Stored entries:

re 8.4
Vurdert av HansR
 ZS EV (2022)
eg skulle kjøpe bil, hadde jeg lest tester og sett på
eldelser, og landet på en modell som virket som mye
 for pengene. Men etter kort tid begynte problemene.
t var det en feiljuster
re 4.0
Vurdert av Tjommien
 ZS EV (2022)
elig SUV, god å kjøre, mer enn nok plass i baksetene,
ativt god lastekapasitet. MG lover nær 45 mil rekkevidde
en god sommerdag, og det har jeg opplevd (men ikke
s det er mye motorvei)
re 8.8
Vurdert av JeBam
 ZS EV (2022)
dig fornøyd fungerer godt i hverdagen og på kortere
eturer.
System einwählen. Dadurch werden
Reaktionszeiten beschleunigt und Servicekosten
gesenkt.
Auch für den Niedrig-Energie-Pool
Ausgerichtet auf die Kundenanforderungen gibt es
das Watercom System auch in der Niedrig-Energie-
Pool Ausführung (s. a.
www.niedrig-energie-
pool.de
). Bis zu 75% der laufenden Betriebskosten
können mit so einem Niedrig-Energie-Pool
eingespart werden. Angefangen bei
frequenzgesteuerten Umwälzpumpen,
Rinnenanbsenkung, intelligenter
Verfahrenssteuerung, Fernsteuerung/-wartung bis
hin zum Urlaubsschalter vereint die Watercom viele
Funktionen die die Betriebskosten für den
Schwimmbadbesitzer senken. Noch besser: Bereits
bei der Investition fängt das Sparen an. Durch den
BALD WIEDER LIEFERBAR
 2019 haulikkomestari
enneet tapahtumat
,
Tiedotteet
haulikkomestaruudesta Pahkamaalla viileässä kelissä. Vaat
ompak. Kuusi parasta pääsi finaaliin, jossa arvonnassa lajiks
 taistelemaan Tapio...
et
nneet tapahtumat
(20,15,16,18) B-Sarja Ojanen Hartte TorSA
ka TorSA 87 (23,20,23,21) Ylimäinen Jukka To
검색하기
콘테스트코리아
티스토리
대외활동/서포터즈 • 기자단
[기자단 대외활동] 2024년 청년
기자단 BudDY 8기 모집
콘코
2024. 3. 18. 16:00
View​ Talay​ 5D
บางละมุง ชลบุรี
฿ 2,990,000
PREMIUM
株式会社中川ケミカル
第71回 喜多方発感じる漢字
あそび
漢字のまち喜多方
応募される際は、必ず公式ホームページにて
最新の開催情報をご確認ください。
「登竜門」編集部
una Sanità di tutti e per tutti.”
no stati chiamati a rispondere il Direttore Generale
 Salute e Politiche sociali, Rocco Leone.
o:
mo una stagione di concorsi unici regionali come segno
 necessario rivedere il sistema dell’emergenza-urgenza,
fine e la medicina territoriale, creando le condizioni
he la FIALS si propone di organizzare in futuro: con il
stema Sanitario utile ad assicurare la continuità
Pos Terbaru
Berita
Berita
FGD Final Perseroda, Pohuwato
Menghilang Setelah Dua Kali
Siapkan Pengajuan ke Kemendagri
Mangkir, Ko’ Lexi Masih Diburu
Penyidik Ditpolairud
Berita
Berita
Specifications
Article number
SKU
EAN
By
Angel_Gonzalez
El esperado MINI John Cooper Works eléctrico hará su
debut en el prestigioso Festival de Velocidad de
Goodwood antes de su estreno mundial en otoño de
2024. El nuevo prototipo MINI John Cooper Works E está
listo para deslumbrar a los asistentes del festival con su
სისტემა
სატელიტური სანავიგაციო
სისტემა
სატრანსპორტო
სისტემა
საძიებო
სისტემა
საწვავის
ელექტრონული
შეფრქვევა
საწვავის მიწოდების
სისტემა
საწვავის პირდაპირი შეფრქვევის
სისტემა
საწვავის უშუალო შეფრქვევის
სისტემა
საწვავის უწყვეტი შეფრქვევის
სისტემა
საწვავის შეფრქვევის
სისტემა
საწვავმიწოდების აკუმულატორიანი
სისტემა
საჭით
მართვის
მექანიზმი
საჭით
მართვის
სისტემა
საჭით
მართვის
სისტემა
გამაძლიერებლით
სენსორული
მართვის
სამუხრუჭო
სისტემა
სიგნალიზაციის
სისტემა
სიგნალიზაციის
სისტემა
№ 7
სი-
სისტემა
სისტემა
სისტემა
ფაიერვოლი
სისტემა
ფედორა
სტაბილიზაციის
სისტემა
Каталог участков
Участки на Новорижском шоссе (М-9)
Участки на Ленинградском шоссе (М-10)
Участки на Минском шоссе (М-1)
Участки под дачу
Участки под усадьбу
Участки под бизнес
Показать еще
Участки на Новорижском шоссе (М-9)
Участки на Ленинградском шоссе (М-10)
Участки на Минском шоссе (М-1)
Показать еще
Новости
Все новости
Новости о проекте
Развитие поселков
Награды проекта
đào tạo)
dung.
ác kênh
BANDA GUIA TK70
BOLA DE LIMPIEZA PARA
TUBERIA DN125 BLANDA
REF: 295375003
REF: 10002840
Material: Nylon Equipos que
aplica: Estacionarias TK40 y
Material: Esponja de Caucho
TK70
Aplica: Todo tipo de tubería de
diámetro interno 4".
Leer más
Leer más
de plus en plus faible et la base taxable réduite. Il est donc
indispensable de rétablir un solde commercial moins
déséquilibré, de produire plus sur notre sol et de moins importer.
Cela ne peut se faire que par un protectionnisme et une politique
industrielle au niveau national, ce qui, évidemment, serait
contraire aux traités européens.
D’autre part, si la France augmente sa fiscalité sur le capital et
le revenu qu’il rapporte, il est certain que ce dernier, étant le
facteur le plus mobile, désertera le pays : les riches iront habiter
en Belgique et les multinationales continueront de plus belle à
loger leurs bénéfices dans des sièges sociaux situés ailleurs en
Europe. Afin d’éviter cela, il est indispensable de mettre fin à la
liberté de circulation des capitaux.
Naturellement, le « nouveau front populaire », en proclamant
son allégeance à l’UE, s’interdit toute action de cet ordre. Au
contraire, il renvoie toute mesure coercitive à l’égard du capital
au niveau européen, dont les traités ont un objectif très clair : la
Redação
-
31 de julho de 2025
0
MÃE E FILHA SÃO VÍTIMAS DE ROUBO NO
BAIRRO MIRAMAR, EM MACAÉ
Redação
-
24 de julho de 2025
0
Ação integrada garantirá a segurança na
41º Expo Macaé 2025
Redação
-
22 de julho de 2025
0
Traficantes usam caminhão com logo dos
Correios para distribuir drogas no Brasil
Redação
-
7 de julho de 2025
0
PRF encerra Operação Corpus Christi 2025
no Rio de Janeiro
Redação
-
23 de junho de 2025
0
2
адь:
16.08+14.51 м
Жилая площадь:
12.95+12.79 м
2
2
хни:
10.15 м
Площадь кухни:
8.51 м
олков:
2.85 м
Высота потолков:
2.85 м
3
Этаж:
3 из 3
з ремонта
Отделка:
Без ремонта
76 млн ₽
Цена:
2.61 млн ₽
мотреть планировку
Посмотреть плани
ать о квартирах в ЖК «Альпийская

- YOUR ASSIGNMENT -
Extract every line in the records that contains the string "moins", matching its case exactly.

- FINAL ANSWER -
indispensable de rétablir un solde commercial moins
déséquilibré, de produire plus sur notre sol et de moins importer.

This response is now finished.